Currently there is no consensus as to which patient groups will benefit from surgical intervention over management by minimally invasive procedures. VATS (Appendix 1) enables visualisation of the pleural cavity for drainage of pus and disruption of septations. A temporary chest tube is left in place for postoperative drainage of any re-accumulated effusions (Light 2006). Open thoracotomy involves making an incision into the chest wall to gain direct access to the chest cavity. This enables complete drainage of the empyema or CPPE and direct decortication (Light 2006). Complications of both VATS and thoracotomy include postoperative pneumothorax, intercostal neuralgia and anaesthetic risks (Yim 1996). There is potentially a higher risk of postoperative complications associated with open thoracotomy as it involves a much larger incision and longer operation (Jaffé 2003), hence VATS is the more commonly performed procedure in the surgical management of empyema. Nonetheless, conversion to open thoracotomy may be required (Lardinois 2005).
Procedural management of pleural empyema involves thoracentesis and chest tube drainage. Thoracentesis involves aspirating the pleural fluid through a catheter under imaging guidance of either ultrasound or CT. Potential complications from this procedure include haemothorax, pneumothorax and lung puncture (bronchopleural fistula) (Jones 2003). Alternatively, chest tube insertion involves dissection of a small area of the chest wall muscle and the placement of a chest tube (Oddel 1994). The length of treatment is usually no longer than 7 to 10 days or when drainage is minimal, as guided by clinical or radiographic evidence of empyema resolution (or both) (Oddel 1994). In patients not responding to treatment or requiring a prolonged period of chest tube placement, surgical intervention may be considered. Complications associated with tube thoracostomy include chest tube malposition, tissue trauma and re-expansion pulmonary oedema (Miller 1987).
Intrapleural fibrinolysis uses a mixture of streptokinase and streptodornase and is an adjunct to chest tube drainage to facilitate fibrinolysis of loculations (Tillett 1951). Side effects due to impurities led to a decline in its use but the availability of a more purified form and successful trial of urokinase have led to a reappraisal of this modality (Aye 1991; Temes 1996).
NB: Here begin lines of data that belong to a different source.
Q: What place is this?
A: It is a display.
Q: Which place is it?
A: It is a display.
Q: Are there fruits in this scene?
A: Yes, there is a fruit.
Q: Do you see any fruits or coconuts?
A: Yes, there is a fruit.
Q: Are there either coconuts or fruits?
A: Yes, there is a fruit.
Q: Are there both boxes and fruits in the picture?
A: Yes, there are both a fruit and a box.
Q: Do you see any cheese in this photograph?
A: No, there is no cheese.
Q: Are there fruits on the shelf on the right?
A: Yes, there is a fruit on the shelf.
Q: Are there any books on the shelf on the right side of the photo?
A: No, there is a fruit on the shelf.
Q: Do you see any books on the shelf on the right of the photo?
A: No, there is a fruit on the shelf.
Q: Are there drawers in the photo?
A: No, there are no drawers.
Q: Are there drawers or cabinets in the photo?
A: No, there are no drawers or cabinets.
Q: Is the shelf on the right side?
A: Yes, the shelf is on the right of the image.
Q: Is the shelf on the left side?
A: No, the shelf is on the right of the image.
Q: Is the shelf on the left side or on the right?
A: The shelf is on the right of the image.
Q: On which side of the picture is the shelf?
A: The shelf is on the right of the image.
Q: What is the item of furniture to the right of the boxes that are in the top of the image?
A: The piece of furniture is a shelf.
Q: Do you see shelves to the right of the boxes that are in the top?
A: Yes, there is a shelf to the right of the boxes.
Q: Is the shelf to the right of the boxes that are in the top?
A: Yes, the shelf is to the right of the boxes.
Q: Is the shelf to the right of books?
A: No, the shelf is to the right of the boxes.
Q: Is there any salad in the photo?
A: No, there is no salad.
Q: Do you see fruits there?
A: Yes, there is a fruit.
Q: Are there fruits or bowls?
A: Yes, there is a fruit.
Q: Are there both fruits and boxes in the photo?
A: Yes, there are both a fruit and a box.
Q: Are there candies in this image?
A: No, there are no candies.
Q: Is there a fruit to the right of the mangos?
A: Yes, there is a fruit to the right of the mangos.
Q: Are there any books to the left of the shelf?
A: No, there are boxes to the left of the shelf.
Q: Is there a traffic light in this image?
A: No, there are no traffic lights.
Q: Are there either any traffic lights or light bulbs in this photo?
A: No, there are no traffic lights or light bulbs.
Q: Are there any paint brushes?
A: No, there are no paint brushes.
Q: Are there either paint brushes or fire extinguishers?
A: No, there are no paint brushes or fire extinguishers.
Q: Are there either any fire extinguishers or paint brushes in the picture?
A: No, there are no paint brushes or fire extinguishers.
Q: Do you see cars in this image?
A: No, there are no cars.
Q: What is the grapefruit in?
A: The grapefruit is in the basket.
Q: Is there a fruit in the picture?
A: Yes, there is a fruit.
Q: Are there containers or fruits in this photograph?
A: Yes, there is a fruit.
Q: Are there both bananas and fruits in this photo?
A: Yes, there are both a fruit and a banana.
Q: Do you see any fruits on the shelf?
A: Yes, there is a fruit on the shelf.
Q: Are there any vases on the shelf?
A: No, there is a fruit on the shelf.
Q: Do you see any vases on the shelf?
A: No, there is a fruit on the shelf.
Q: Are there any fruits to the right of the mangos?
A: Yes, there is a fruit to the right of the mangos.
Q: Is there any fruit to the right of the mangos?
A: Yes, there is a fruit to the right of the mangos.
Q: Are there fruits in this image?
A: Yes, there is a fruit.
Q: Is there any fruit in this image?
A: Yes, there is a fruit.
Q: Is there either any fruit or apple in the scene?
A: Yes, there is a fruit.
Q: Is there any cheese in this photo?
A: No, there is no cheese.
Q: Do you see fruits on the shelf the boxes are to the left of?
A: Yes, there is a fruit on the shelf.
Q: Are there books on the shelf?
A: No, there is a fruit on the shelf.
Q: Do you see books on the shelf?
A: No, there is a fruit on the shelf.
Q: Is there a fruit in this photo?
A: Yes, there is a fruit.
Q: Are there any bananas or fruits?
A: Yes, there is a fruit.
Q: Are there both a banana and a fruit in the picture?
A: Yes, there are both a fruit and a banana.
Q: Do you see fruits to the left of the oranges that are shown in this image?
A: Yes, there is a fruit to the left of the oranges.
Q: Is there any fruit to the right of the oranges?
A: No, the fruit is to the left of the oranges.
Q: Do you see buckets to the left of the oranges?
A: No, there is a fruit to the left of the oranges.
More recently, a 2008 Cochrane Review by Cameron et al concluded that intrapleural fibrinolytic therapy conferred significant benefit in reducing the requirement for surgical interventions. However, when subgroup analysis was performed on high-quality trials, the benefit was not significant (Cameron 2008).
Why it is important to do this review
There are various surgical and non-surgical options for the treatment of CPPE and pleural empyema currently used in practice, yet there is no clear consensus on optimal methods for intervention. Coote's 2005 review of the topic concluded that there were insufficient large trials to suggest the use of any particular intervention (Coote 2005). Our review aims to reconcile the issue by comparing the results of surgical and non-surgical therapies for the treatment of CPPE and pleural empyema, thereby providing clinicians with evidence-based guidance for its management.